A: : In talking to investors last year, there was clearly a high level of interest in Asian private equity . However, now that Asian private equity is more established as an industry and asset class, Investors were less interested in the macro story, and more focused on track records and established groups - teams that have been tested in difficult markets and have come thru with reasonable returns.

Q: Who are the investors in your newest fund?

A: We had essentially all of our major investors from the last fund, such as Pennsylvania Public School Employees Retirement System, Universities Superannuation Scheme (USS) and Pantheon, re-up on this one. We also attracted a number of new investors including the CPP Investment Board, OPERS (Ohio), Illinois Teachers and State of Oregon.

Q: Many of your peers have mentioned that Asian investors have become an increasingly important in the past few years. Do you see a lot more of your new investor base coming from Asia?
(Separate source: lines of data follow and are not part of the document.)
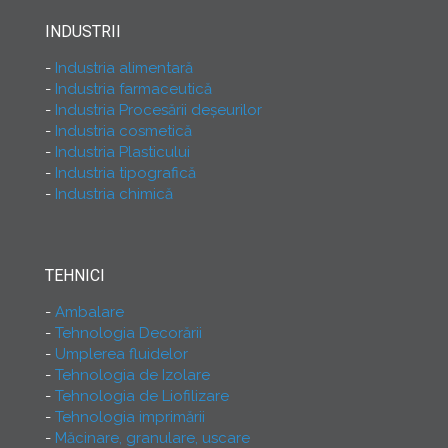
INDUSTRII
Industria alimentară
Industria farmaceutică
Industria Procesării deşeurilor
Industria cosmetică
Industria Plasticului
Industria tipografică
Industria chimică
TEHNICI
Ambalare
Tehnologia Decorării
Umplerea fluidelor
Tehnologia de Izolare
Tehnologia de Liofilizare
Tehnologia imprimării
Măcinare, granulare, uscare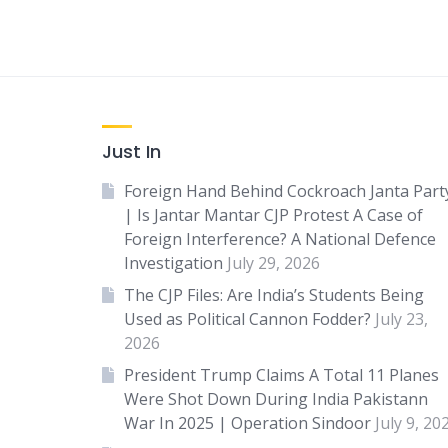
Just In
Foreign Hand Behind Cockroach Janta Part
| Is Jantar Mantar CJP Protest A Case of
Foreign Interference? A National Defence
Investigation
July 29, 2026
The CJP Files: Are India’s Students Being
Used as Political Cannon Fodder?
July 23,
2026
President Trump Claims A Total 11 Planes
Were Shot Down During India Pakistann
War In 2025 | Operation Sindoor
July 9, 20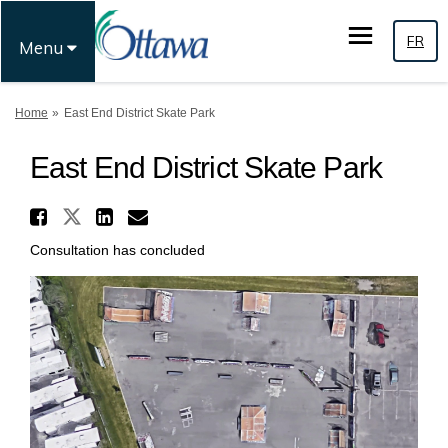
FR
Menu
You are here:
Home
East End District Skate Park
East End District Skate Park
Share East End District Skate
Share East End District Skate P
Share East End District Sk
Email East End District 
Consultation has concluded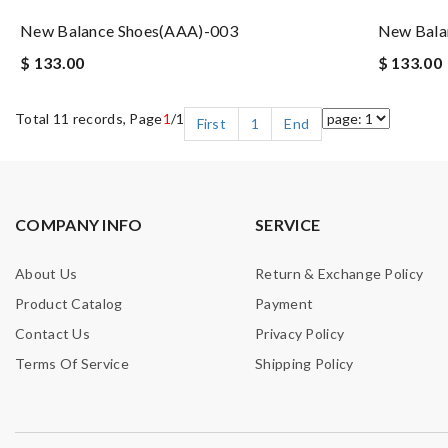
New Balance Shoes(AAA)-003
New Bala
$ 133.00
$ 133.00
Total 11 records, Page
1
/1
First
1
End
COMPANY INFO
SERVICE
About Us
Return & Exchange Policy
Product Catalog
Payment
Contact Us
Privacy Policy
Terms Of Service
Shipping Policy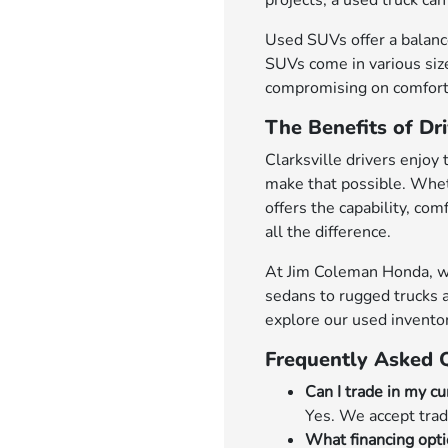
projects, a used truck can 
Used SUVs offer a balance
SUVs come in various size
compromising on comfort 
The Benefits of Dri
Clarksville drivers enjoy 
make that possible. Whet
offers the capability, co
all the difference.
At Jim Coleman Honda, we'r
sedans to rugged trucks a
explore our used invento
Frequently Asked 
Can I trade in my cu
Yes. We accept trad
What financing opti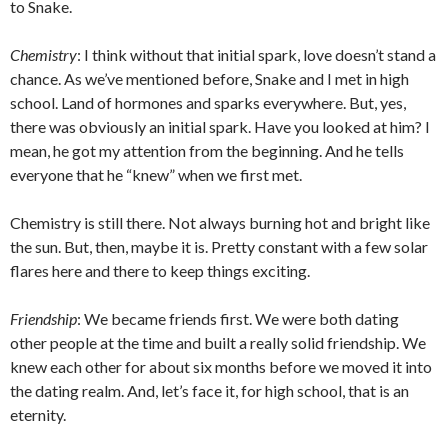
to Snake.
Chemistry
: I think without that initial spark, love doesn’t stand a
chance. As we’ve mentioned before, Snake and I met in high
school. Land of hormones and sparks everywhere. But, yes,
there was obviously an initial spark. Have you looked at him? I
mean, he got my attention from the beginning. And he tells
everyone that he “knew” when we first met.
Chemistry is still there. Not always burning hot and bright like
the sun. But, then, maybe it is. Pretty constant with a few solar
flares here and there to keep things exciting.
Friendship
: We became friends first. We were both dating
other people at the time and built a really solid friendship. We
knew each other for about six months before we moved it into
the dating realm. And, let’s face it, for high school, that is an
eternity.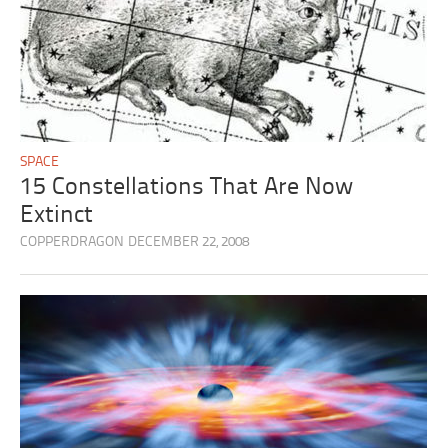
SPACE
15 Constellations That Are Now
Extinct
COPPERDRAGON
DECEMBER 22, 2008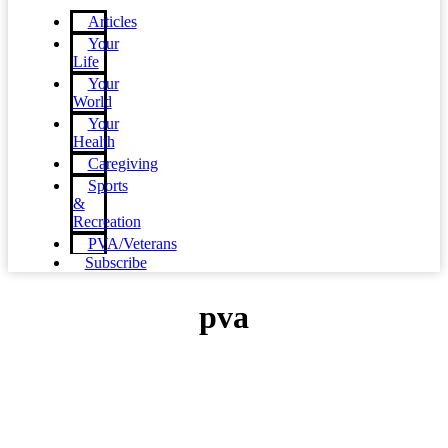
Articles
Your
Life
Your
World
Your
Health
Caregiving
Sports
&
Recreation
PVA/Veterans
Subscribe
pva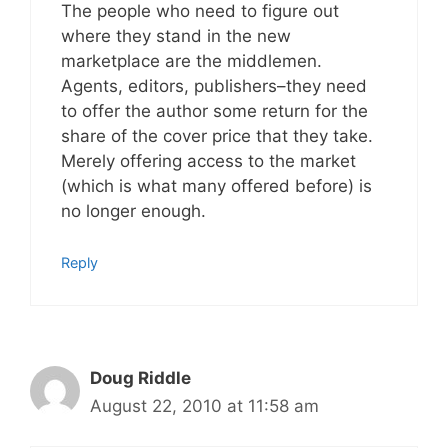
The people who need to figure out
where they stand in the new
marketplace are the middlemen.
Agents, editors, publishers–they need
to offer the author some return for the
share of the cover price that they take.
Merely offering access to the market
(which is what many offered before) is
no longer enough.
Reply
Doug Riddle
August 22, 2010 at 11:58 am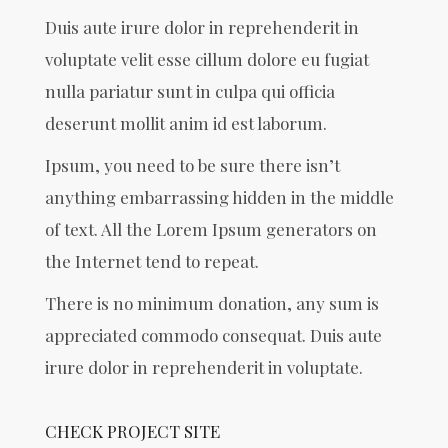
Duis aute irure dolor in reprehenderit in
voluptate velit esse cillum dolore eu fugiat
nulla pariatur sunt in culpa qui officia
deserunt mollit anim id est laborum.
Ipsum, you need to be sure there isn’t
anything embarrassing hidden in the middle
of text. All the Lorem Ipsum generators on
the Internet tend to repeat.
There is no minimum donation, any sum is
appreciated commodo consequat. Duis aute
irure dolor in reprehenderit in voluptate.
CHECK PROJECT SITE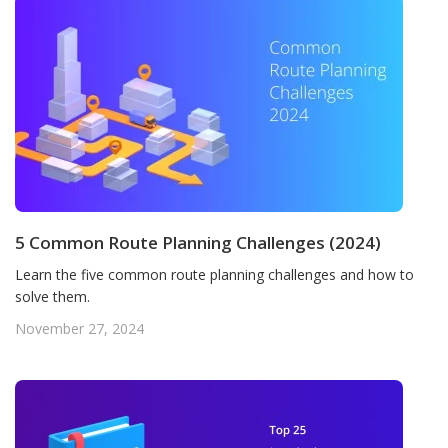
5 Common Route Planning Challenges (2024)
Learn the five common route planning challenges and how to
solve them.
November 27, 2024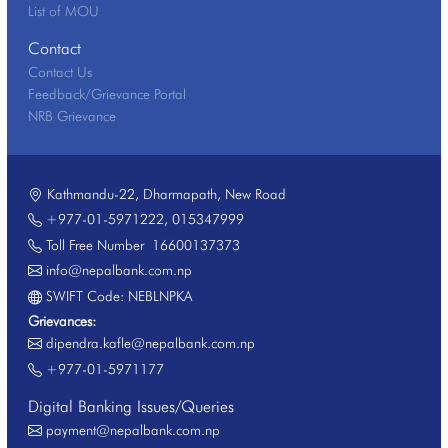
List of MOU
Contact
Contact Us
Feedback/Grievance Portal
NRB Grievance
Kathmandu-22, Dharmapath, New Road
+977-01-5971222
,
015347999
Toll Free Number
16600137373
info@nepalbank.com.np
SWIFT Code: NEBLNPKA
Grievances:
dipendra.kafle@nepalbank.com.np
+977-01-5971177
Digital Banking Issues/Queries
payment@nepalbank.com.np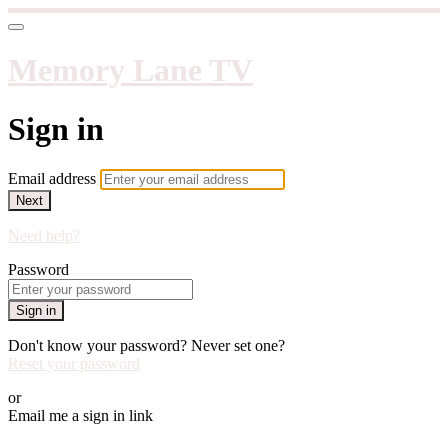
Memory Lane TV
Sign in
Email address
Next
Need help?
Password
Sign in
Don't know your password? Never set one?
Reset your password
or
Email me a sign in link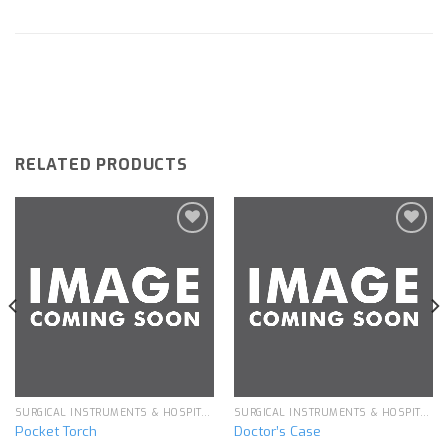
RELATED PRODUCTS
Add to
Add to
wishlist
wishlist
SURGICAL INSTRUMENTS & HOSPITAL EQUIPMENT
SURGICAL INSTRUMENTS & HOSPITAL EQUIPMENT
Pocket Torch
Doctor’s Case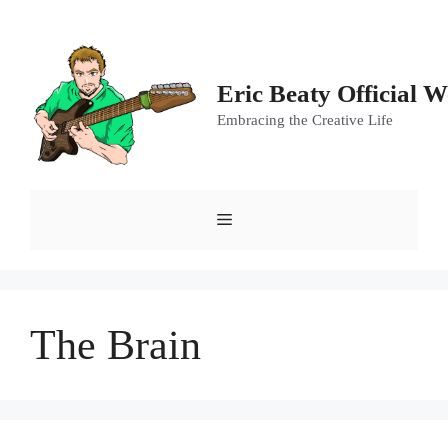
Skip
to
content
Eric Beaty Official W
Embracing the Creative Life
Menu
The Brain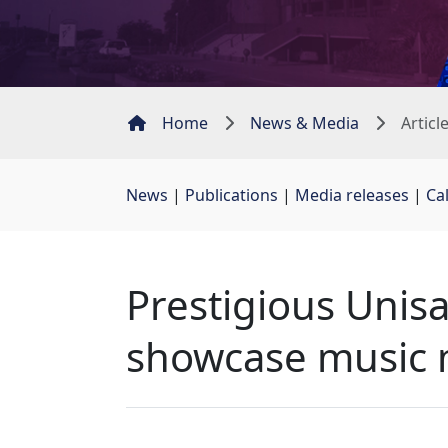
Home
News & Media
Articl
News
| 
Publications
| 
Media releases
| 
Ca
Prestigious Unisa
showcase music 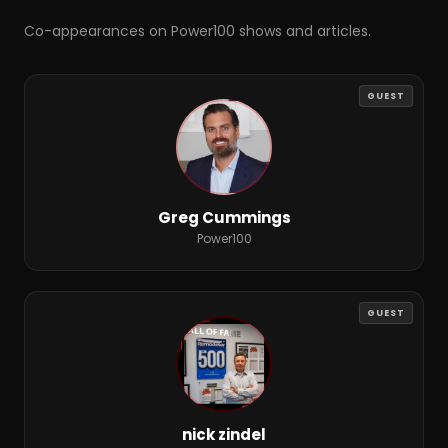
Co-appearances on Power100 shows and articles.
GUEST
Greg Cummings
Power100
GUEST
nick zindel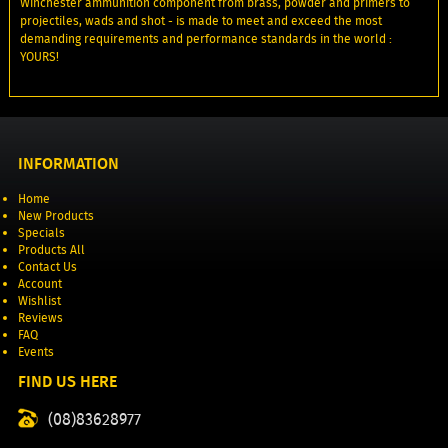
Winchester ammunition component from brass, powder and primers to
projectiles, wads and shot - is made to meet and exceed the most
demanding requirements and performance standards in the world :
YOURS!
INFORMATION
Home
New Products
Specials
Products All
Contact Us
Account
Wishlist
Reviews
FAQ
Events
FIND US HERE
(08)83628977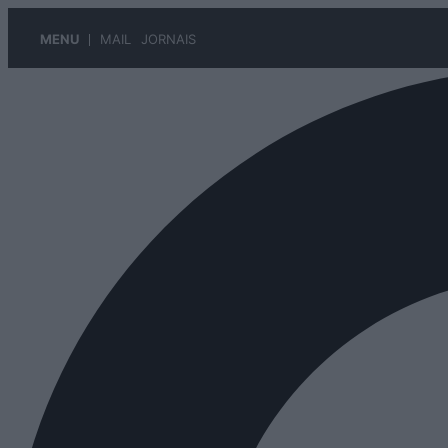
MENU
MAIL
JORNAIS
Pular
para
o
conteúdo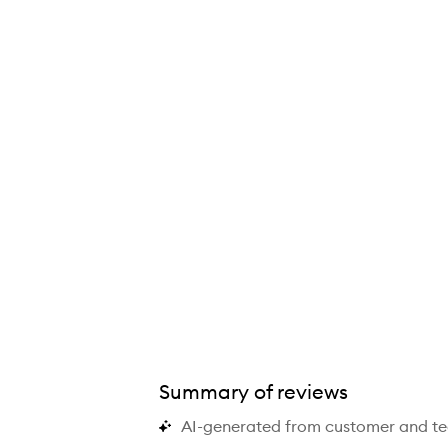
S Daily Balancing Gel Cleanser,
Summary of reviews
AI-generated from customer and t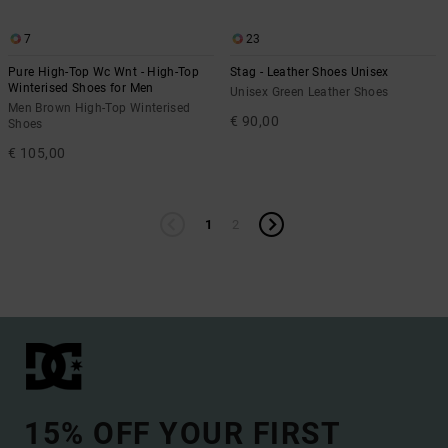
7
23
Pure High-Top Wc Wnt - High-Top
Stag - Leather Shoes Unisex
Winterised Shoes for Men
Unisex Green Leather Shoes
Men Brown High-Top Winterised
€ 90,00
Shoes
€ 105,00
1
2
15% OFF YOUR FIRST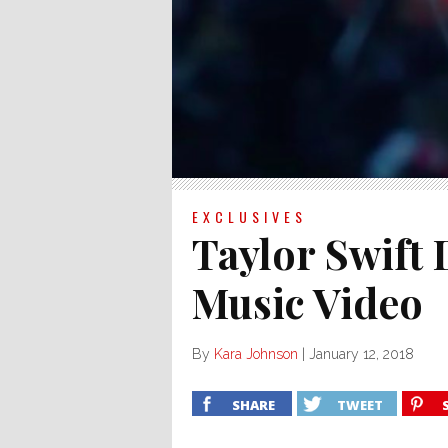
EXCLUSIVES
Taylor Swift
Music Video
By
Kara Johnson
|
January 12, 2018
SHARE
TWEET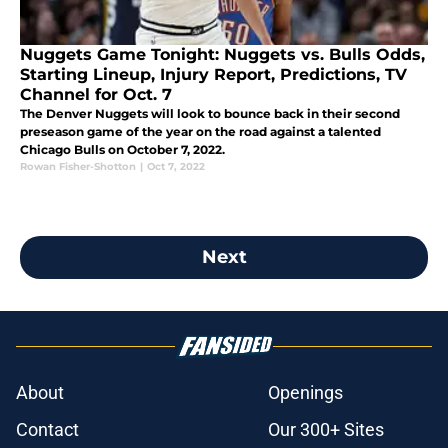
Nuggets Game Tonight: Nuggets vs. Bulls Odds,
Starting Lineup, Injury Report, Predictions, TV
Channel for Oct. 7
The Denver Nuggets will look to bounce back in their second
preseason game of the year on the road against a talented
Chicago Bulls on October 7, 2022.
Rowan Fisher-Shotton
|
Oct 7, 2022
Next
About
Openings
Contact
Our 300+ Sites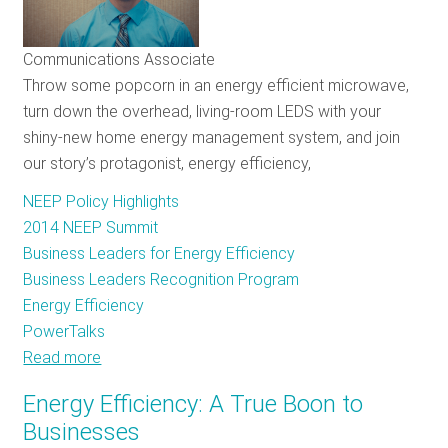
Single
Cause:
Communications Associate
Saving
Throw some popcorn in an energy efficient microwave,
Energy
turn down the overhead, living-room LEDS with your
shiny-new home energy management system, and join
our story’s protagonist, energy efficiency,
NEEP Policy Highlights
2014 NEEP Summit
Business Leaders for Energy Efficiency
Business Leaders Recognition Program
Energy Efficiency
PowerTalks
Read more
about
NEEP
Energy Efficiency: A True Boon to
Summit
Businesses
and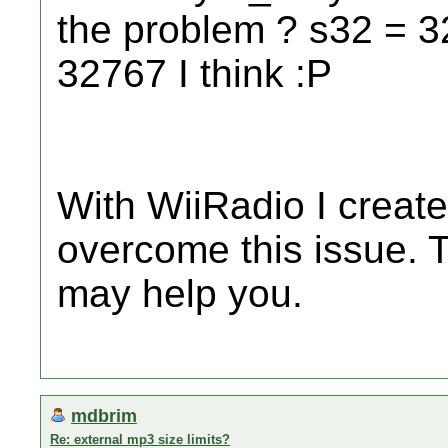
the problem ? s32 = 32
32767 I think :P
With WiiRadio I created
overcome this issue. T
may help you.
mdbrim
Re: external mp3 size limits?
A: We noticed that as well. Approximately 30% of our capital came from Asia, which was more than last time. The mix is different too. In the past it was more from the fund of funds but this time it was sovereign wealth funds and national pension type of investors, which we haven't had in the past. However, the US still has the biggest pool of capital for private equity. North American investors account for over 50% of our fund.

Q: With a much larger fund than before, will your firm shift its focus to larger-scale deals?

A: Our strategy will remain the same, although there might be an incremental increase in deal size; but generally we want to do a balanced portfolio of 50:50 between growth equity deals and buyouts. That is the same strategy that has worked for us in the past and where we see ourselves going forward.

Q: In which market do you see the most potential given that strategy?

A: China is still the most interesting and the largest [market] for investments. Company wise, there are a lot of great companies with great management teams. However, that is only half the story, the other half is how much you have to pay for that growth. I wouldn't be surprised to see us looking at a broader range of markets to find better value.

Q: Do you see much competition from the RMB funds?

A: We haven't been competing with them head to head but we've certainly been reading a lot about them. It seems like there has been a lot of talk and activity and if everything happens, then it would be very disruptive to the market. For the time being, the RMB market is fairly nascent and most of the players that have been set up are small and new. It is very fragmented still.

Q: Any plans to add more professionals to invest the capital?

A: In the last three years, we have doubled the number of investment professionals to fifty. We will continue to add, and in particular we are looking to grow on the operations side. We are looking to bring in more operational and sector specialists.

Q: What is your biggest worry about the Asian private equity industry?

A: The single biggest issue is the amount of liquidity and capital available in the market and how that affects valuations. Other than that, it is the usual issue you deal with: competition at the portfolio company level and what that does to margins in the industry you invest in. I think inflation and the likelihood of increasing interest rates will be a worry. It is a worry for existing portfolio companies rather than new investments. For new investments, you want an environment of uncertainly which makes it more difficult to raise capital from debt providers and make equity more attractive.

Q: Any exits planned for this year?

A: We are working on a number of exits this year. We are planning a couple of IPOs and trade sales. We'll see how the markets hold up.